Hay que recordar que era el 13 de diciembre y el lugar estaba plagadito de acebo, poinsettias y muérdago. Y sí, el dios Balder murió porque el muérdago no rebotó cuando se lo lanzaron.  

“¡Mis hijas!” gritó Tito Vendaval al verlas así asediadas, y sólo entre Mamá ,Tito Gen y hasta mi padre,  pudieron evitar que Vendaval largase a todos esos chiquillos brutos de las nubes de un soplido. Era todo un espectáculo ver a los cuatro revolcarse por el suelo con los otros tres intentando taparle la boca a Vendaval. Pero fue Tito Caelanoche el que consiguió neutralizar a los niños salvajes, haciendo que todos cayesen rendidos en un repentino y profundo sueño. 

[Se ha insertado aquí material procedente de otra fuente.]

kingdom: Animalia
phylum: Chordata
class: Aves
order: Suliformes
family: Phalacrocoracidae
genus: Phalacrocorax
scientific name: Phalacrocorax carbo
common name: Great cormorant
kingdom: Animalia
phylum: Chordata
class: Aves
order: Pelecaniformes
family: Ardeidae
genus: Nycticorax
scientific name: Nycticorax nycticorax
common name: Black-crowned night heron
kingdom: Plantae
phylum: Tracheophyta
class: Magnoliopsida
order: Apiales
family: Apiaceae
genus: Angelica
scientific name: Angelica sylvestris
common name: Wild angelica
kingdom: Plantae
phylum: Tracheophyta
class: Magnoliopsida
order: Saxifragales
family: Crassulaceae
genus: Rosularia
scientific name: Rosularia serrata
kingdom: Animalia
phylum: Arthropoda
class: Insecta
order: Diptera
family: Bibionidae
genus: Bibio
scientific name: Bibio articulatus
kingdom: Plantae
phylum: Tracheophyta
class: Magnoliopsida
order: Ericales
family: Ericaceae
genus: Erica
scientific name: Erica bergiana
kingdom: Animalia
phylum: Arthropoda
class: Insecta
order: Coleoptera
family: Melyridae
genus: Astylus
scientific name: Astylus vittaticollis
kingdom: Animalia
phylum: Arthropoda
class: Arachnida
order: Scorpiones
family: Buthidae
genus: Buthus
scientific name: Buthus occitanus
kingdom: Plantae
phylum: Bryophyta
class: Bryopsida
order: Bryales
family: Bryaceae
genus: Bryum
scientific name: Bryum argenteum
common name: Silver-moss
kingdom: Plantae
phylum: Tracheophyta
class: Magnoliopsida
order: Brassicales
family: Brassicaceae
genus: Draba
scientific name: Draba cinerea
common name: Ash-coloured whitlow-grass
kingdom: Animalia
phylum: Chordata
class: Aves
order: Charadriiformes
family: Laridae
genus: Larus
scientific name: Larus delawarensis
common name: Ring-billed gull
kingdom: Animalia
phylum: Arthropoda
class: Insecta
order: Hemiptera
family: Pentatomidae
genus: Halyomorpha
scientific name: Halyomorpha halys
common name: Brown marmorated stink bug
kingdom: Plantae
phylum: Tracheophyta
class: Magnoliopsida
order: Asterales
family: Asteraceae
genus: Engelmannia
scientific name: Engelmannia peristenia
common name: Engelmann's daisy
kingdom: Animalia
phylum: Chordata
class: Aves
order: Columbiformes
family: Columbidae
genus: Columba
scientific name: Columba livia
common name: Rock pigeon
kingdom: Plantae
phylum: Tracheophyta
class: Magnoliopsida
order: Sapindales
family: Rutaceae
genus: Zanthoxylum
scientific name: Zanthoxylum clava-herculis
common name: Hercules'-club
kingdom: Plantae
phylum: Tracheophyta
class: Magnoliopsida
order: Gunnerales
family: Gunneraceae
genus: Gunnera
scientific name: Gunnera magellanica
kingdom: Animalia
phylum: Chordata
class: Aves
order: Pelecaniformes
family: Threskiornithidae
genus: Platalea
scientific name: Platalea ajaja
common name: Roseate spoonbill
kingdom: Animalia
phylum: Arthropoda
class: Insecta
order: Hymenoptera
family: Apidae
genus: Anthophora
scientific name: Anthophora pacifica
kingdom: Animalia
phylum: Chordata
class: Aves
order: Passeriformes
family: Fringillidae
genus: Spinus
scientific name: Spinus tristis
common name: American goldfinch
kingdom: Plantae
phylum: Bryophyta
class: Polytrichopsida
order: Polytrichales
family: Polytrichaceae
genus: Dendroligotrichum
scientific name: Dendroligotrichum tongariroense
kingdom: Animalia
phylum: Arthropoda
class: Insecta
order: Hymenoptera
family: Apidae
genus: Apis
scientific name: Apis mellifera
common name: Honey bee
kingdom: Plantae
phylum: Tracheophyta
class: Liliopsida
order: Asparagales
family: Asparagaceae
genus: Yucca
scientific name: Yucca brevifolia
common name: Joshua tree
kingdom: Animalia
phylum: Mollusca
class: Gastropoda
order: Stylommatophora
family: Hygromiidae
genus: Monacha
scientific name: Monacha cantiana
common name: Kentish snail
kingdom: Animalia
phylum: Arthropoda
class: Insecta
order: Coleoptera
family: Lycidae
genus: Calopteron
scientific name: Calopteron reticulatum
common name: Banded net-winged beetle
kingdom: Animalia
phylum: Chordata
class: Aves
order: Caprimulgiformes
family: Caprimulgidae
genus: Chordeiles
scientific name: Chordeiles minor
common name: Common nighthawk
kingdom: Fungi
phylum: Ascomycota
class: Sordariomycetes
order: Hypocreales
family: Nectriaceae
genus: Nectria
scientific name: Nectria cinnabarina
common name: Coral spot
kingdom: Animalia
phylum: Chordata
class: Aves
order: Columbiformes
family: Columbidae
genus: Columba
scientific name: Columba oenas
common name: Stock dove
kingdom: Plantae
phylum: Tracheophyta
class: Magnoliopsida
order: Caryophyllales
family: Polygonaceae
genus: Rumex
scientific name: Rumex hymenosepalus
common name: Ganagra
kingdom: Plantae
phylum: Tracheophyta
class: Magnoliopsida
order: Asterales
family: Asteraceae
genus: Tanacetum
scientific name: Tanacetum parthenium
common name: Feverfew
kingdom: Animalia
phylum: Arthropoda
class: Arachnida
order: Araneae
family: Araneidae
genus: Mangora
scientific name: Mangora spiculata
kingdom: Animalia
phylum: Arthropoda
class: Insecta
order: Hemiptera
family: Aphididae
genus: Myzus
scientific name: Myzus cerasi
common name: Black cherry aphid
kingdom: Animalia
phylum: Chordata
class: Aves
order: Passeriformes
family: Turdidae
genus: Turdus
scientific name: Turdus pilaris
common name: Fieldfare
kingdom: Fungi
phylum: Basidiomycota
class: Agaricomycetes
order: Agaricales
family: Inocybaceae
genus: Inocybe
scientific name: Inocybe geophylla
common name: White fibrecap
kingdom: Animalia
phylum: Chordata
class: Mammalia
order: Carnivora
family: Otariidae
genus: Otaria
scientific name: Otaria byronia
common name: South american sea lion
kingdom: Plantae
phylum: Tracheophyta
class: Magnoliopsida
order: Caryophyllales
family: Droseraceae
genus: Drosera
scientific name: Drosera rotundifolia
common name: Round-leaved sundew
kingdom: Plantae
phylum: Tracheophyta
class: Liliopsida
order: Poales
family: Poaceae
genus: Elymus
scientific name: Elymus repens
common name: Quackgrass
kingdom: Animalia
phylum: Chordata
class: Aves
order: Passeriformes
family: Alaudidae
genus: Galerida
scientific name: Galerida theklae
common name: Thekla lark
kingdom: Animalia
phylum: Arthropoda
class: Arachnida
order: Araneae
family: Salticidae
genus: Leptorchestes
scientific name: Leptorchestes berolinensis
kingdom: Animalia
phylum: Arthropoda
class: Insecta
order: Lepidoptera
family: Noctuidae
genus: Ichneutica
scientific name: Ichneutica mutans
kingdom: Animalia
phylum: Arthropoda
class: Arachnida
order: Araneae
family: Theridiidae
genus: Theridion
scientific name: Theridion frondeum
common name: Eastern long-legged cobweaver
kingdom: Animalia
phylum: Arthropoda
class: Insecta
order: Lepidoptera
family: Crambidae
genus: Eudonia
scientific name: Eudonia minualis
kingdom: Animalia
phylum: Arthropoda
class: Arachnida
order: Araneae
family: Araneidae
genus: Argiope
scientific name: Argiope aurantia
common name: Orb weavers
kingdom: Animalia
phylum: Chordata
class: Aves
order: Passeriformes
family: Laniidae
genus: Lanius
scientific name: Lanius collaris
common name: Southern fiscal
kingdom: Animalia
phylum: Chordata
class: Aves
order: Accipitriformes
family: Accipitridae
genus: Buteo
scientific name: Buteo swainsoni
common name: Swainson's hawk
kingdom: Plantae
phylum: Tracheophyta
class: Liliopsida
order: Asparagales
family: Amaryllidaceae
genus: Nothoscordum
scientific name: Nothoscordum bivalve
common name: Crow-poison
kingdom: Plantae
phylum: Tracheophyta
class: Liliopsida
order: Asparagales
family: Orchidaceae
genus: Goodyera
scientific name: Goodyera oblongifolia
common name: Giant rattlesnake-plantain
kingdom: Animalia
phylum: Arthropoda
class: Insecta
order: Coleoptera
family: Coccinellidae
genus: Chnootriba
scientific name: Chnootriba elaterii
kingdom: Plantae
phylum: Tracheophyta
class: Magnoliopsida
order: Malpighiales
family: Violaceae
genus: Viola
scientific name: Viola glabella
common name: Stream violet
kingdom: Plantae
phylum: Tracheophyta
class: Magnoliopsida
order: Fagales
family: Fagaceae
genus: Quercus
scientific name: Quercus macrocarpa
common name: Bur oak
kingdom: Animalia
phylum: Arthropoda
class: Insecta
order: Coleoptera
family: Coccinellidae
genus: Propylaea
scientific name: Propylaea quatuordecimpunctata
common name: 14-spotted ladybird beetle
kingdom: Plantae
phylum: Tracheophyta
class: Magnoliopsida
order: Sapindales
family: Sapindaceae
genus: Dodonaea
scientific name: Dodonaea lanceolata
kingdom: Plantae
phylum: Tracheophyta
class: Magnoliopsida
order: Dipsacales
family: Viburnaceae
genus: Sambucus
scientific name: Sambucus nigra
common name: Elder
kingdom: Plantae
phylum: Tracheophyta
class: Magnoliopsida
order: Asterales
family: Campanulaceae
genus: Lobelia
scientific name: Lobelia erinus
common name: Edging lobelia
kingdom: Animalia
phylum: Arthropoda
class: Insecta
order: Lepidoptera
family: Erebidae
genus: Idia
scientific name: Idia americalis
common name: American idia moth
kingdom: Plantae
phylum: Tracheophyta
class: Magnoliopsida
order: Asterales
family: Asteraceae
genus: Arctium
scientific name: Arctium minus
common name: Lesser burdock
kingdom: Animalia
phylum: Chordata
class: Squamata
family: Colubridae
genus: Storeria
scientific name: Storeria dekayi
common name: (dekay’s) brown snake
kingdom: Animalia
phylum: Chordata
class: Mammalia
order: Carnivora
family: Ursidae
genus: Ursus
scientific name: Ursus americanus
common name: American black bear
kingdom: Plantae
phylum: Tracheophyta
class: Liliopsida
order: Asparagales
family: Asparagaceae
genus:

“¿Lo ves?” dijo Matilde a Vendaval. “No se puede salir de casa.”

“Eso digo yo siempre,” dijo mi abuelo, dándole la razón a su nuera, con la que desde ese momento se empezó a llevar estupendamente. Es que resultó que Matilde además sabía jugar al golf y al ajedrez.

“Te has casado con tu padre,” le dijo Alpin a mi tío, que se encogió de hombros.

He de decir que las niñas ni se inmutaron durante el asedio. Un poco de cara de sorpresa puso una, y la otra, algo parecido a un puchero parecía estar pensando en hacer, pero nada más.

“Estos cafrecillos  no recordarán nada de lo de los botes y rebotes al despertar,” dijo Tito Caelanoche. Dio tres palmadas, y los chiquillos que estaban roques todos espabilaron y siguió la fiesta de forma pacífica.